## [TO-DO ITEM]
Could you reproduce the text from all the items below word for word, leaving out the pictures?

## [DATA]
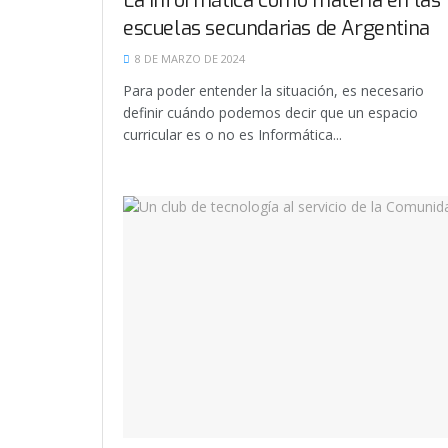
La Informática como materia en las
escuelas secundarias de Argentina
8 DE MARZO DE 2024
Para poder entender la situación, es necesario
definir cuándo podemos decir que un espacio
curricular es o no es Informática...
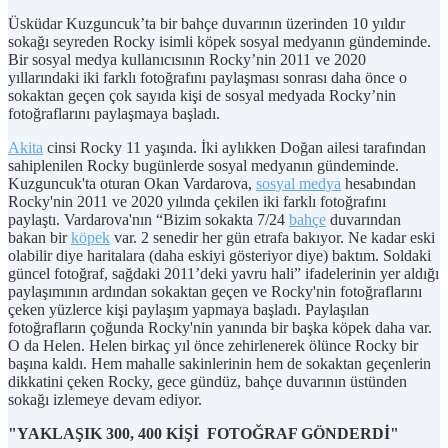
Üsküdar Kuzguncuk’ta bir bahçe duvarının üzerinden 10 yıldır
sokağı seyreden Rocky isimli köpek sosyal medyanın gündeminde.
Bir sosyal medya kullanıcısının Rocky’nin 2011 ve 2020
yıllarındaki iki farklı fotoğrafını paylaşması sonrası daha önce o
sokaktan geçen çok sayıda kişi de sosyal medyada Rocky’nin
fotoğraflarını paylaşmaya başladı.
Akita
cinsi Rocky 11 yaşında. İki aylıkken Doğan ailesi tarafından
sahiplenilen Rocky bugünlerde sosyal medyanın gündeminde.
Kuzguncuk'ta oturan Okan Vardarova,
sosyal medya
hesabından
Rocky'nin 2011 ve 2020 yılında çekilen iki farklı fotoğrafını
paylaştı. Vardarova'nın “Bizim sokakta 7/24
bahçe
duvarından
bakan bir
köpek
var. 2 senedir her gün etrafa bakıyor. Ne kadar eski
olabilir diye haritalara (daha eskiyi gösteriyor diye) baktım. Soldaki
güncel fotoğraf, sağdaki 2011’deki yavru hali” ifadelerinin yer aldığı
paylaşımının ardından sokaktan geçen ve Rocky'nin fotoğraflarını
çeken yüzlerce kişi paylaşım yapmaya başladı. Paylaşılan
fotoğrafların çoğunda Rocky'nin yanında bir başka köpek daha var.
O da Helen. Helen birkaç yıl önce zehirlenerek ölünce Rocky bir
başına kaldı. Hem mahalle sakinlerinin hem de sokaktan geçenlerin
dikkatini çeken Rocky, gece gündüz, bahçe duvarının üstünden
sokağı izlemeye devam ediyor.
"YAKLAŞIK 300, 400 KİŞİ FOTOĞRAF GÖNDERDİ"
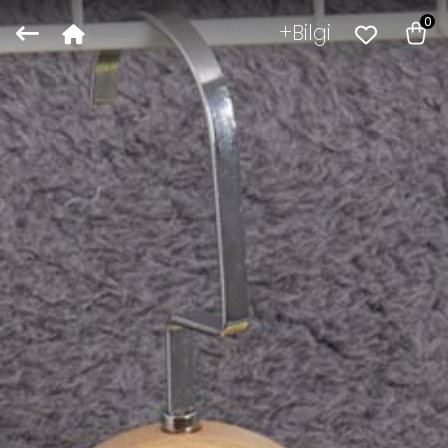
0
Bilgi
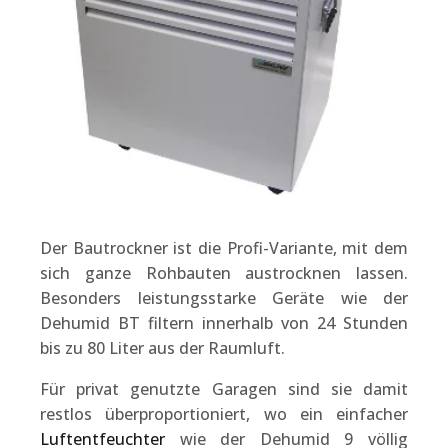
Der Bautrockner ist die Profi-Variante, mit dem
sich ganze Rohbauten austrocknen lassen.
Besonders leistungsstarke Geräte wie der
Dehumid BT filtern innerhalb von 24 Stunden
bis zu 80 Liter aus der Raumluft.
Für privat genutzte Garagen sind sie damit
restlos überproportioniert, wo ein einfacher
Luftentfeuchter
wie der Dehumid 9 völlig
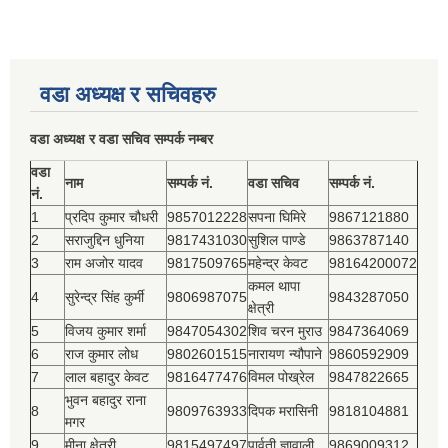
वडा अध्यक्ष र सचिवहरु
वडा अध्यक्ष र वडा सचिव सम्पर्क नम्बर
वडा
नाम
सम्पर्क नं.
वडा सचिव
सम्पर्क नं.
नं.
1
प्रदिप कुमार चौधरी
9857012228
सपना घिमिरे
9867121880
2
सराजुद्दिन धुनिया
9817431030
सुशिल पाण्डे
9863787140
3
राम अजोर यादव
9817509765
महेन्द्र केवट
98164200072
कमल थापा
4
सुरेन्द्र सिंह कुर्मी
9806987075
9843287050
क्षेत्री
5
विजय कुमार शर्मा
9847054302
शिव चरन मुराउ
9847364069
6
राज कुमार लोध
9802601515
नारायण न्यौपाने
9860592909
7
लाल बहादुर केवट
9816477476
विमल पोख्रेल
9847822665
भुवन बहादुर राना
8
9809763933
दिपक मरासिनी
9818104881
मगर
9
मीना क्षेत्री
9815497497
पार्वती ज्ञावाली
9869009312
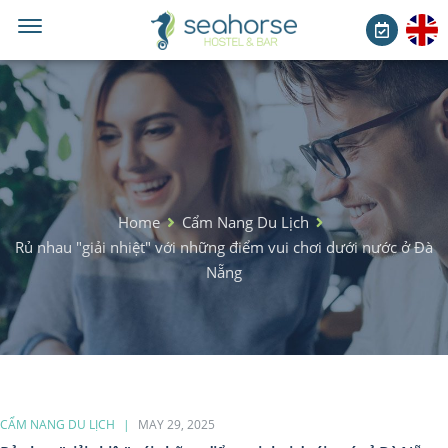
Home
Cẩm Nang Du Lịch
Rủ nhau "giải nhiệt" với những điểm vui chơi dưới nước ở Đà
Nẵng
CẨM NANG DU LỊCH
MAY 29, 2025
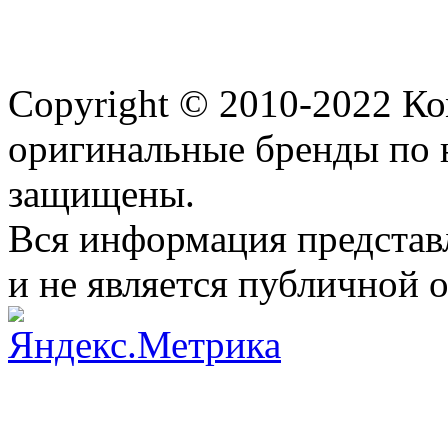
Copyright © 2010-2022 К
оригинальные бренды по 
защищены.
Вся информация представ
и не является публичной 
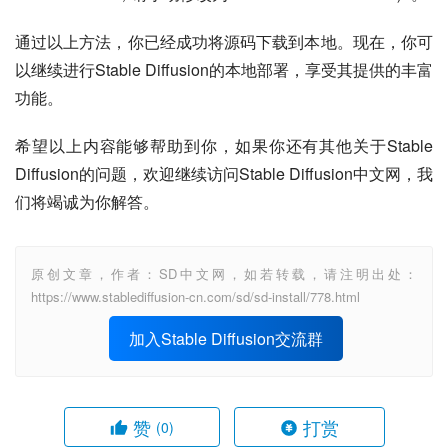
通过以上方法，你已经成功将源码下载到本地。现在，你可
以继续进行Stable Diffusion的本地部署，享受其提供的丰富
功能。
希望以上内容能够帮助到你，如果你还有其他关于Stable 
Diffusion的问题，欢迎继续访问Stable Diffusion中文网，我
们将竭诚为你解答。
原创文章，作者：SD中文网，如若转载，请注明出处：
https://www.stablediffusion-cn.com/sd/sd-install/778.html
加入Stable Diffusion交流群
赞
打赏
(0)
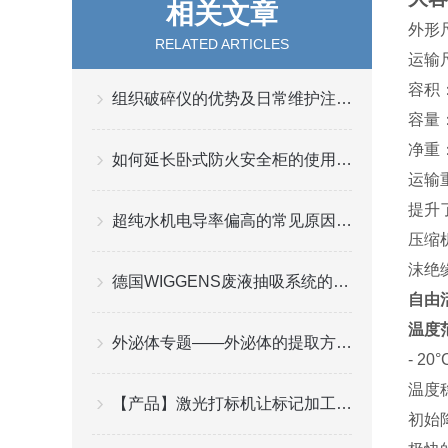
相关文章
外形尺
RELATED ARTICLES
运输尺
容积：
组织破碎仪的优势及日常维护注意事项
容量：
净重：
如何延长卧式防火安全柜的使用寿命？
运输重
提升
超纯水机电导率偏高的常见原因分析
压缩
沫绝
德国WIGGENS废液抽吸系统的优势分析
自由
温度
外泌体专题——外泌体的提取方法都有哪些？
- 2
温度稳
【产品】激光打标机让标记加工变得智能
初始降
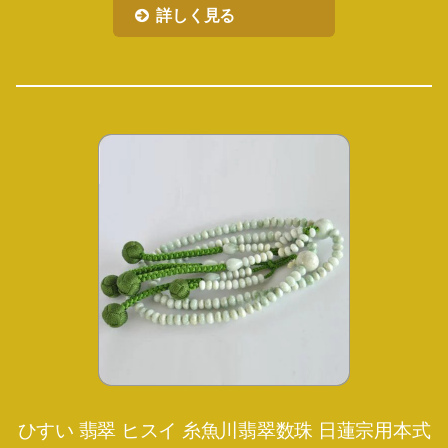
詳しく見る
ひすい 翡翠 ヒスイ 糸魚川翡翠数珠 日蓮宗用本式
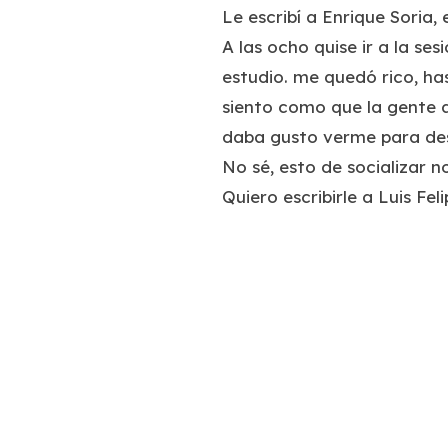
Le escribí a Enrique Soria,
A las ocho quise ir a la se
estudio. me quedó rico, ha
siento como que la gente 
daba gusto verme para des
No sé, esto de socializar 
Quiero escribirle a Luis Fel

## [RESPONSE AREA]
La Informática como materia en las
escuelas secundarias de Argentina
8 DE MARZO DE 2024
Para poder entender la situación, es necesario
definir cuándo podemos decir que un espacio
curricular es o no es Informática...
Üsküdar Kuzguncuk’ta bir bahçe duvarının üzerinden 10 yıldır
sokağı seyreden Rocky isimli köpek sosyal medyanın gündeminde.
Bir sosyal medya kullanıcısının Rocky’nin 2011 ve 2020
yıllarındaki iki farklı fotoğrafını paylaşması sonrası daha önce o
sokaktan geçen çok sayıda kişi de sosyal medyada Rocky’nin
fotoğraflarını paylaşmaya başladı.
Akita
cinsi Rocky 11 yaşında. İki aylıkken Doğan ailesi tarafından
sahiplenilen Rocky bugünlerde sosyal medyanın gündeminde.
Kuzguncuk'ta oturan Okan Vardarova,
sosyal medya
hesabından
Rocky'nin 2011 ve 2020 yılında çekilen iki farklı fotoğrafını
paylaştı. Vardarova'nın “Bizim sokakta 7/24
bahçe
duvarından
bakan bir
köpek
var. 2 senedir her gün etrafa bakıyor. Ne kadar eski
olabilir diye haritalara (daha eskiyi gösteriyor diye) baktım. Soldaki
güncel fotoğraf, sağdaki 2011’deki yavru hali” ifadelerinin yer aldığı
paylaşımının ardından sokaktan geçen ve Rocky'nin fotoğraflarını
çeken yüzlerce kişi paylaşım yapmaya başladı. Paylaşılan
fotoğrafların çoğunda Rocky'nin yanında bir başka köpek daha var.
O da Helen. Helen birkaç yıl önce zehirlenerek ölünce Rocky bir
başına kaldı. Hem mahalle sakinlerinin hem de sokaktan geçenlerin
dikkatini çeken Rocky, gece gündüz, bahçe duvarının üstünden
sokağı izlemeye devam ediyor.
"YAKLAŞIK 300, 400 KİŞİ FOTOĞRAF GÖNDERDİ"
0
Bilgi
Der Bautrockner ist die Profi-Variante, mit dem
sich ganze Rohbauten austrocknen lassen.
Besonders leistungsstarke Geräte wie der
Dehumid BT filtern innerhalb von 24 Stunden
bis zu 80 Liter aus der Raumluft.
Für privat genutzte Garagen sind sie damit
restlos überproportioniert, wo ein einfacher
Luftentfeuchter
wie der Dehumid 9 völlig
वडा अध्यक्ष र सचिवहरु
वडा अध्यक्ष र वडा सचिव सम्पर्क नम्बर
वडा
नाम
सम्पर्क नं.
वडा सचिव
सम्पर्क नं.
नं.
1
प्रदिप कुमार चौधरी
9857012228
सपना घिमिरे
9867121880
2
सराजुद्दिन धुनिया
9817431030
सुशिल पाण्डे
9863787140
3
राम अजोर यादव
9817509765
महेन्द्र केवट
98164200072
कमल थापा
4
सुरेन्द्र सिंह कुर्मी
9806987075
9843287050
क्षेत्री
5
विजय कुमार शर्मा
9847054302
शिव चरन मुराउ
9847364069
6
राज कुमार लोध
9802601515
नारायण न्यौपाने
9860592909
7
लाल बहादुर केवट
9816477476
विमल पोख्रेल
9847822665
भुवन बहादुर राना
8
9809763933
दिपक मरासिनी
9818104881
मगर
9
मीना क्षेत्री
9815497497
पार्वती ज्ञावाली
9869009312
Home
Cẩm Nang Du Lịch
Rủ nhau "giải nhiệt" với những điểm vui chơi dưới nước ở Đà
Nẵng
CẨM NANG DU LỊCH
MAY 29, 2025
Copyright © 2010-2022 К
оригинальные бренды по 
защищены.
Вся информация представ
и не является публичной 
通过以上方法，你已经成功将源码下载到本地。现在，你可
以继续进行Stable Diffusion的本地部署，享受其提供的丰富
功能。
希望以上内容能够帮助到你，如果你还有其他关于Stable 
Diffusion的问题，欢迎继续访问Stable Diffusion中文网，我
们将竭诚为你解答。
原创文章，作者：SD中文网，如若转载，请注明出处：
https://www.stablediffusion-cn.com/sd/sd-install/778.html
加入Stable Diffusion交流群
赞
打赏
(0)
相关文章
外形尺
RELATED ARTICLES
运输尺
容积：
组织破碎仪的优势及日常维护注意事项
容量：
净重：
如何延长卧式防火安全柜的使用寿命？
运输重
提升
超纯水机电导率偏高的常见原因分析
压缩
沫绝
德国WIGGENS废液抽吸系统的优势分析
自由
温度
外泌体专题——外泌体的提取方法都有哪些？
- 2
温度稳
【产品】激光打标机让标记加工变得智能
初始降
詳しく見る
ひすい 翡翠 ヒスイ 糸魚川翡翠数珠 日蓮宗用本式
Le escribí a Enrique Soria,
A las ocho quise ir a la se
estudio. me quedó rico, ha
siento como que la gente 
daba gusto verme para des
No sé, esto de socializar 
Quiero escribirle a Luis Fel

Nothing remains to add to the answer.